### [CONSIGNE 1]
Dans le texte de l'exercice, relevez tous les impôts et prélèvements auxquels le montant imposable est soumis d'après la phrase qui commence par « Le montant imposable ».
### [CONSIGNE 2]
Réécrivez le passage du texte de l'exercice de « Si l’usufruit est préconstitué » à « un revenu imposable. » en y substituant « gains en capital » à « plus-values ».

### [TEXTE DE L'EXERCICE]
_____
Usufruit cédé à une personne morale

Si l’usufruit est constitué sur un bien détenu en pleine propriété

L’usufruit étant obligatoirement constitué pour une durée fixe, maximum 30 ans, les dispositions du 5° de l’article 13 du Code général des impôts s’appliquent.
BOI-IR-BASE-10-10-30, § 90
Rép. min. LAMBERT du 02 juillet 2013

Si l’usufruit est préconstitué du fait d’un démembrement antérieur

  • Si la cession porte sur un usufruit viager: la cession ou l’apport est réalisé sans précision de durée, ne rentre pas dans le champ d’application de l’article 13, 5° du Code général des impôts. La cession sera donc imposée au titre des plus-values.
Remarque :

La cession ou l’apport conjoint de l’usufruit et de la nue-propriété d’un bien n’est donc pas concerné par le dispositif, c’est le régime des plus-values qui a vocation à s’appliquer à l’opération.

  • Si la cession porte sur un usufruit à durée fixe : la cession ou l’apport est réalisé en précisant une durée fixe, rentre dans le champ d’application de l’article 13, 5° du Code général des impôts et génère donc un revenu imposable.
    BOI-IR-BASE-10-10-30, § 90

5.4.2. Régime d’imposition

5.4.2.1. Détermination de la catégorie de revenus de rattachement

Le montant imposable est soumis à l’impôt sur le revenu, dans la catégorie des revenus susceptibles d’être procurés par l’actif dont l’usufruit est cédé, aux prélèvements sociaux et, le cas échéant, à la contribution exceptionnelle sur les hauts revenus.

CGI. art. 233 sexies

On peut ainsi citer :

Nature du bienCatégorie de revenu de rattachement
Un immeuble loué nu ou un immeuble de jouissanceRevenus Fonciers
Unimmeuble loué en meubléBIC
Une société à prépondérance immobilière non soumis à l’IS (dont l’actif est, à la clôture des trois exercices qui précèdent la cession, constitué pour plus de 50 % de sa valeur réelle par des immeubles ou droits immobiliers, non affectés par la société à sa propre exploitation) ou une SCPIRevenus Fonciers
Une société soumise à l’IS, obligations, créances, OPCVM ou autres titres mentionnés à l’article 150-0 A du CGI (*)Revenus de capitaux mobiliers

(*) BOI-IR-BASE-10-10-30, § 210

En cas de difficulté pour déterminer la catégorie de rattachement, on retient les règles des BNC.
_____
### [DONNÉES FOURNIES]
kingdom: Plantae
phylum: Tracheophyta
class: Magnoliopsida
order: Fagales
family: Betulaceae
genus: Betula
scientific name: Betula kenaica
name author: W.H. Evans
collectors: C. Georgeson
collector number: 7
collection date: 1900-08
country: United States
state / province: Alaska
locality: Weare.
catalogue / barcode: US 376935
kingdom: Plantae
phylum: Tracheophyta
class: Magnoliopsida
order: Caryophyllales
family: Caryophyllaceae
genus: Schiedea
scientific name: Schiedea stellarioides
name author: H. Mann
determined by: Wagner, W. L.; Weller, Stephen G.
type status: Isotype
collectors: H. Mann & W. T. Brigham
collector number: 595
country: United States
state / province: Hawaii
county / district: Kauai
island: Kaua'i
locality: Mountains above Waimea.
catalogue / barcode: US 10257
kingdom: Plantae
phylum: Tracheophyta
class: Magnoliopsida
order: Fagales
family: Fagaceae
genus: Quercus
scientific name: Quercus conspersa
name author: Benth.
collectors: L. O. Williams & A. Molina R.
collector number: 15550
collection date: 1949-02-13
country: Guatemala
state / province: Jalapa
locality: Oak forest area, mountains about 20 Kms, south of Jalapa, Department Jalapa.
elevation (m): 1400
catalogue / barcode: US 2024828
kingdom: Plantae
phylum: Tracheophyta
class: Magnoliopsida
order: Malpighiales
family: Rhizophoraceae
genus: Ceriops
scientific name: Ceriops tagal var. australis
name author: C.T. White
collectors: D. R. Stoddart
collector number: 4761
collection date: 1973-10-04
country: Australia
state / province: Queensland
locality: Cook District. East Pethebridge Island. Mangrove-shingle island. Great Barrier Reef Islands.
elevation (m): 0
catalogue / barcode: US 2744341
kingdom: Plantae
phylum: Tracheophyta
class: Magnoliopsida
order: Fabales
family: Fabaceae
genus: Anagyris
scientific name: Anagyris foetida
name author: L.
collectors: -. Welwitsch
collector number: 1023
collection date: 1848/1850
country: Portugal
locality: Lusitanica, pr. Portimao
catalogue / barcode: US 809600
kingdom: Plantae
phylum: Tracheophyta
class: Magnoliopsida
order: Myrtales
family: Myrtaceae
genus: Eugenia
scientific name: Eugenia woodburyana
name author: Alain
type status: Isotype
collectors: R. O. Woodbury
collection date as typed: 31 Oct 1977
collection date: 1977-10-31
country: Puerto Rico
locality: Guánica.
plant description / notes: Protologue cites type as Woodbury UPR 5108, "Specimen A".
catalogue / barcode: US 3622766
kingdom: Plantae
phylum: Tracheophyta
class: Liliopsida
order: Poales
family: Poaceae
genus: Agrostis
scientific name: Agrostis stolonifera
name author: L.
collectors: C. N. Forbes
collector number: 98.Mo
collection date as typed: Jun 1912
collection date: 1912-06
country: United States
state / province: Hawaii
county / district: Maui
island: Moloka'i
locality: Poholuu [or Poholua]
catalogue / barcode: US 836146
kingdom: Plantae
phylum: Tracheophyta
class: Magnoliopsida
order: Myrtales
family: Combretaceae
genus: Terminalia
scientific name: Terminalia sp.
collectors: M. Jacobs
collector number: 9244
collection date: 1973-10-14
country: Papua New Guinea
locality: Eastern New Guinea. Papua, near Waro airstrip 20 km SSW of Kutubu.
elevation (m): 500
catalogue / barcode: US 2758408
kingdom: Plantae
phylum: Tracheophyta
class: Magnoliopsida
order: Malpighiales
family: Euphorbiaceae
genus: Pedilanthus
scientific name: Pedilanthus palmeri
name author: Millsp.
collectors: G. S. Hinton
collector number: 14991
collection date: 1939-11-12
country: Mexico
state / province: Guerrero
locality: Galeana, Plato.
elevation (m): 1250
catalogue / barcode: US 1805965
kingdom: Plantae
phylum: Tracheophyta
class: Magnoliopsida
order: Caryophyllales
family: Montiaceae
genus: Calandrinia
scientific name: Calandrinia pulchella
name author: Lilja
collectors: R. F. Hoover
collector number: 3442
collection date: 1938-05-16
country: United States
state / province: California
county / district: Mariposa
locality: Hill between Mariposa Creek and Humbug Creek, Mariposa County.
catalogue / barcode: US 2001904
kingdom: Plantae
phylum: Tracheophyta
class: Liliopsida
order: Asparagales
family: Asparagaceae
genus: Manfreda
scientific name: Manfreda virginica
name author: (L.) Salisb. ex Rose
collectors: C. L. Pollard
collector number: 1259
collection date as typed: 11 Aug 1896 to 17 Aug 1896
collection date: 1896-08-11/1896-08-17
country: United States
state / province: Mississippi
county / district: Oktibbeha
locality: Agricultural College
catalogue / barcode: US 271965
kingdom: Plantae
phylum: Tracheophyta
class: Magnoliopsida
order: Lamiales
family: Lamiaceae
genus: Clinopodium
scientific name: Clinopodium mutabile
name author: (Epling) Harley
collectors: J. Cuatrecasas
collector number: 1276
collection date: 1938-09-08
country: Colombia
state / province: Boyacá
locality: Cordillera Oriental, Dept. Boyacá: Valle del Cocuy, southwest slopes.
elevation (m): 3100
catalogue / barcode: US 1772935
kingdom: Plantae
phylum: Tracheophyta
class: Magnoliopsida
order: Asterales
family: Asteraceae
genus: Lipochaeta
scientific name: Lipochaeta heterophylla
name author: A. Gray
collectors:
_____
### [VOTRE RÉPONSE 1]
- L'impôt sur le revenu
- Les prélèvements sociaux
- Le cas échéant, la contribution exceptionnelle sur les hauts revenus

### [VOTRE RÉPONSE 2]
Si l’usufruit est préconstitué du fait d’un démembrement antérieur

  • Si la cession porte sur un usufruit viager: la cession ou l’apport est réalisé sans précision de durée, ne rentre pas dans le champ d’application de l’article 13, 5° du Code général des impôts. La cession sera donc imposée au titre des gains en capital.
Remarque :

La cession ou l’apport conjoint de l’usufruit et de la nue-propriété d’un bien n’est donc pas concerné par le dispositif, c’est le régime des gains en capital qui a vocation à s’appliquer à l’opération.

  • Si la cession porte sur un usufruit à durée fixe : la cession ou l’apport est réalisé en précisant une durée fixe, rentre dans le champ d’application de l’article 13, 5° du Code général des impôts et génère donc un revenu imposable.